Paz-Silva, A., Francisco, I., Valero-Coss, R.O., Cortiñas, F.J., Sánchez, J.A., Francisco, R., Arias, M., Suárez, J.L., López-Arellano, M.E., Sánchez-Andrade, R., de Gives, P. Mendoza
Veterinary parasitology 2011 v.179 no.1-3 pp. 277-282
Cyathostomum, Galega, bioactive properties, chlamydospores, eggs, feces, fungi, gastrointestinal nematodes, horses, nematode larvae, rectum, trapping
The analysis of the capability of the nematode trapping-fungus Duddingtonia flagrans to adapt to the cyathostomin egg-output in horses was evaluated. Fecal samples from 196 pasturing autochthonous Pura Raza Galega horses were collected from the rectum and then divided according to the egg-output into three groups: ≤300, 310–800 and >800 eggs per gram feces. Four doses of chlamydospores (0.1, 0.2, 0.4 and 0.8×10⁶/100g feces) were directly spread onto fecal pats on the ground, remaining one without treatment as control.

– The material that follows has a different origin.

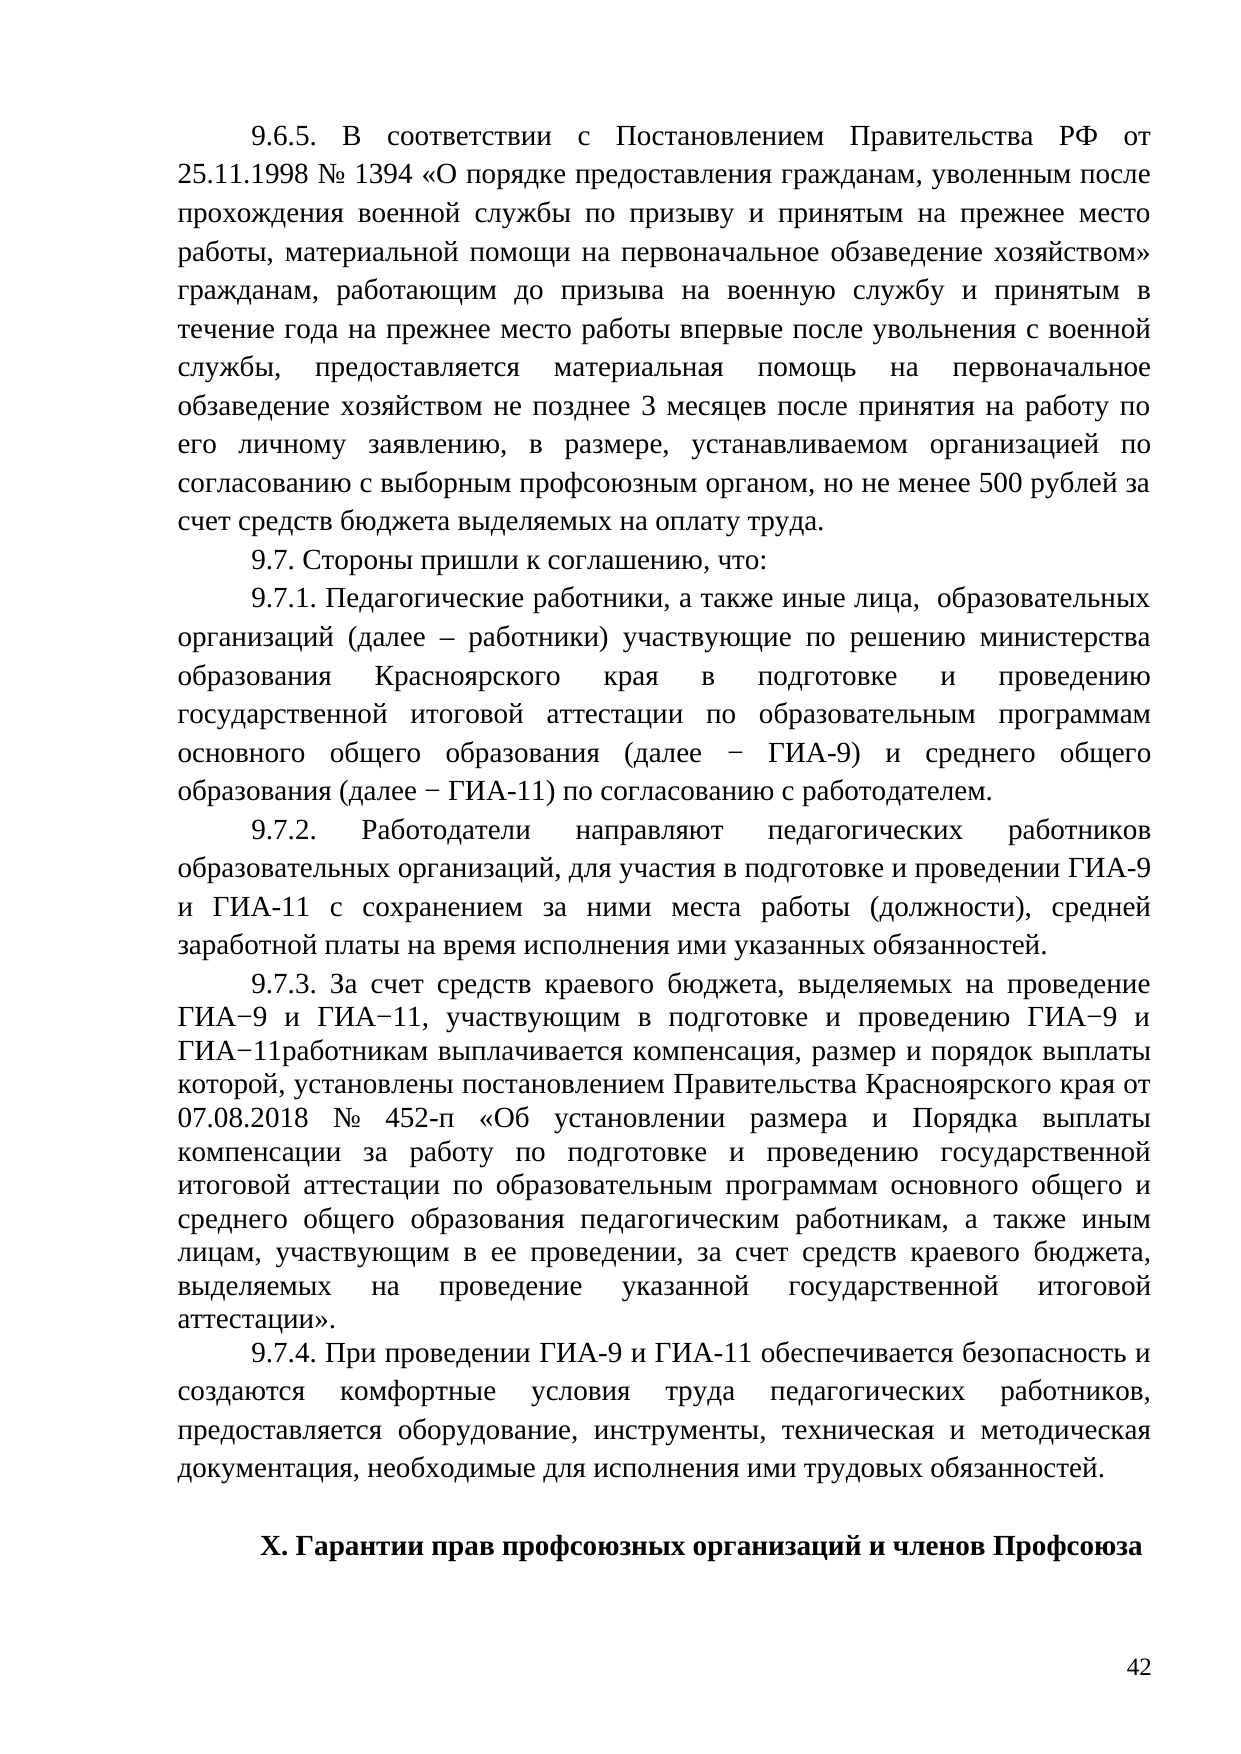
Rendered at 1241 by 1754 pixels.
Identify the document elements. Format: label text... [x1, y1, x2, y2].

Fecal pats confirmed the presence of gastrointestinal nematode larvae belonging to strongylid cyathostomins (Cyathostomum and Gyalocephalus spp). An overall 94% (95% CI 91, 97) percentage of reduction was obtained, and an increase in the activity of the trapping-fungi simultaneously to the rising in the number of cyathostomin eggs and larvae in the coprocultures was detected. A significantly highest reduction of the cyathostomin L3 in the coprocultures with more than 800 EPG was found, which indicates that Df trapping activity is larvae nematode density-dependant. The present research showed the high biological activity of D. flagrans against nematode larvae can adjust to the cyathostomin egg-output, and underlines its efficacy as a practical method for the control of these parasites in grazing horses.